A Raucous Caucus: A Political Overview

In a democracy, elections are critical to maintaining a free and vibrant society. However, the political process in the United States is a lot more complicated than casting your ballot. Just consider a presidential election. With so many candidates starting out, how is it determined who ends up on the final ballot? Part of the answer lies in caucuses.

What Is a Caucus?

A caucus is a special gathering for political parties to decide which candidates to support during a general election. Most of the time, caucuses are held during a presidential election in order to whittle down the pool of candidates. Caucuses determine who the most popular candidates are for each political party, and these candidates receive votes from delegates.

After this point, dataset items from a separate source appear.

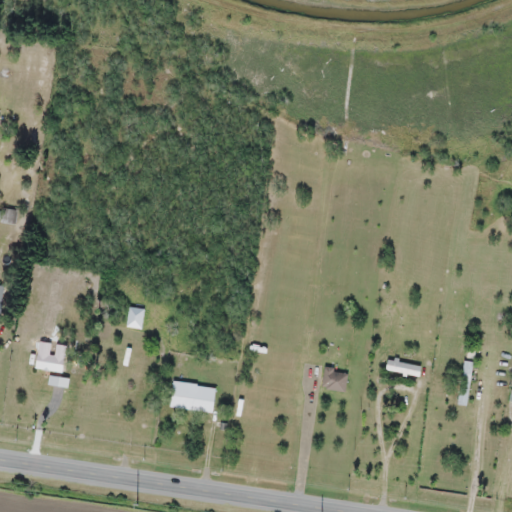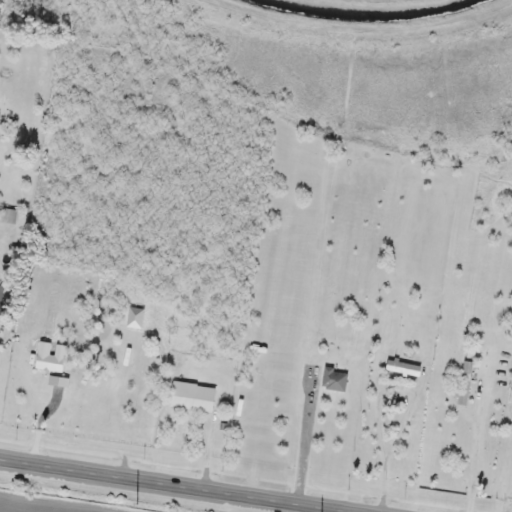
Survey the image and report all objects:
building: (0, 289)
building: (134, 316)
building: (403, 366)
building: (334, 378)
building: (464, 381)
building: (192, 396)
road: (164, 487)
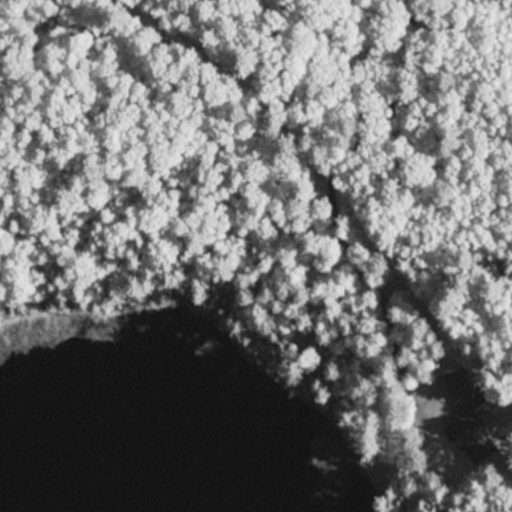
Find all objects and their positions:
building: (470, 425)
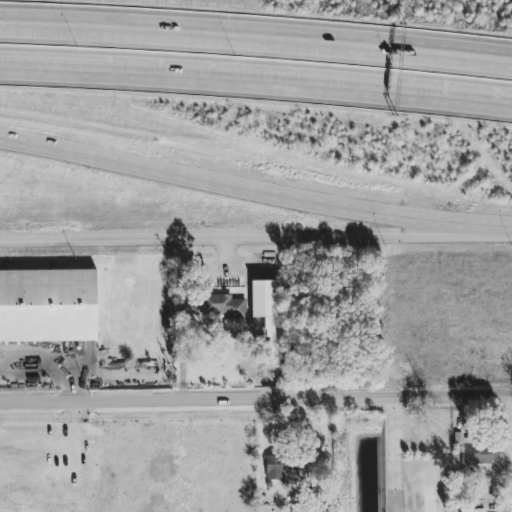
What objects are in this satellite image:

In order to attain the nomination from the party, a candidate must have the most support from delegates across the country.

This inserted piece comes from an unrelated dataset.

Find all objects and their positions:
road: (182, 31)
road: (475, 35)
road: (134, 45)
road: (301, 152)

How Is a Caucus Different From a Primary?

While caucuses are important, they are not the only way candidates are selected. Many states use a primary system instead of caucuses. Each state can choose its own system based on what works for its voters. Primaries are structured like general elections. Voters go to their local polling place and cast a vote for their preferred candidate. All ballots are secret, and the entire process is over quickly for voters. The results are tallied, and a winner is announced.

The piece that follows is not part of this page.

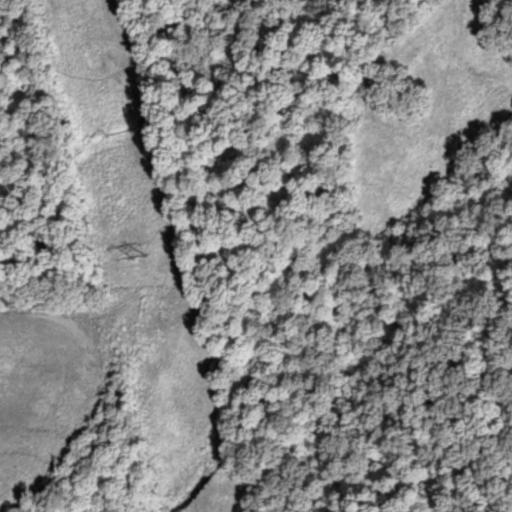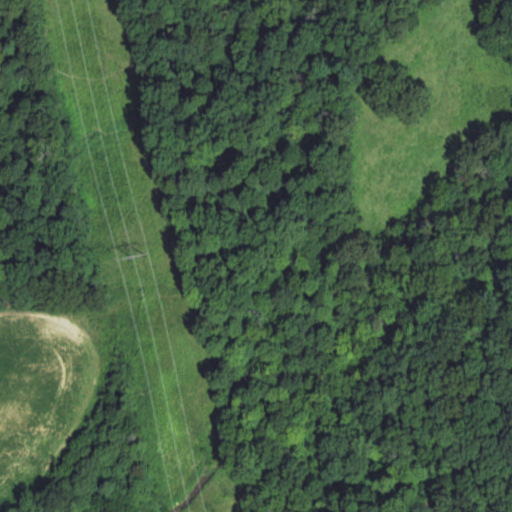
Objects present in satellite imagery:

Caucuses are much more interactive, and they are not private. Voters can expect a much longer process if they attend a caucus, and the climate is much more politicized. This is largely because caucuses are run by the political party itself. Primaries, by contrast, are operated by the state. Despite these differences, both primaries and caucuses are accepted ways for delegates to determine which candidate to support in any given state.

How Does a Caucus Work?

Since caucuses are run by each political party, voters must be registered with that political party in order to participate. This means that it is not possible for voters to attend both caucuses, but voters can usually change their official registration at the door of their local caucus.

Since voting is not private, representatives for each candidate are usually on hand to try to woo potential voters. Throughout this process, voters congregate with others who support their favorite candidates, and the crowds can shift and flow as needed throughout the night.

Republicans and Democrats have somewhat different approaches to the caucus system. In a Republican caucus, after the lobbying is over, voters are asked to raise their hands in support of their candidate. The candidate with the most votes wins the delegates. Democrats have a system with more give and take. There are usually a series of votes until only the most popular candidates remain. In this manner, Democratic caucuses rarely have a winner-takes-all approach, and even candidates in second place can still earn some delegate support based on their performance.

How Does a Caucus or Primary Differ from a General Election?

Caucuses and primaries may be different, but they serve the same purpose. Each one is operated to determine which candidate will run for the general election. As each state holds its primary or caucus, the front runners become more apparent. More candidates begin to drop out of the race until each political party counts its delegates and announces its official nominee for the general election.

A general election is run between the two main party candidates. Caucuses and primaries ask voters to pick between candidates in the same party, but a general election seeks to determine the favorite between either party. The winner of a general election will ultimately become president of the United States.

How Did Caucuses Come To Be?

Caucuses have a longstanding tradition in the American political system. By many accounts, the term caucus was actually first used in America prior to the revolution. After the United States was established, caucuses were used by political parties to determine which candidate would run in the election. These caucuses were much more closed off back then, and candidates were selected mostly by political leaders.

In fact, it was the exclusivity of the caucus that led to the invention of the primary. Primaries were developed by states to give citizens more opportunities to participate in the political process. Caucuses are used in 13 states and several American territories while the rest of the country now uses primaries to select major presidential candidates.

Why Are the Iowa Caucuses So Important?

While there are caucuses in other states, none receive as much attention as the Iowa caucuses. The Iowa caucuses hold a place of importance in American politics mostly because they are the first. With caucuses in January or February, Iowa is the first state to vote, which often sets the tone for the rest of the country.Iowa-Caucus-Cartoon
Some people may think it is strange that a state like Iowa has so much influence. However, it has been proven that momentum gained in Iowa can easily propel a candidate to success in other states as well. This was first demonstrated clearly in 1976 when Jimmy Carter started his presidential bid. As is explained in this handy video, Carter did not have a lot of campaign funds, but he was able to start a vibrant grassroots campaign that appealed to Iowa voters. His surprise win led him to victory in other states and, eventually, got him to the White House.

A Caucus Conclusion

As unusual as a caucus may seem, each one has an important part to play in the American political process. Whether or not your state operates a caucus, it is helpful to understand what these raucous political gatherings mean to a healthy democracy.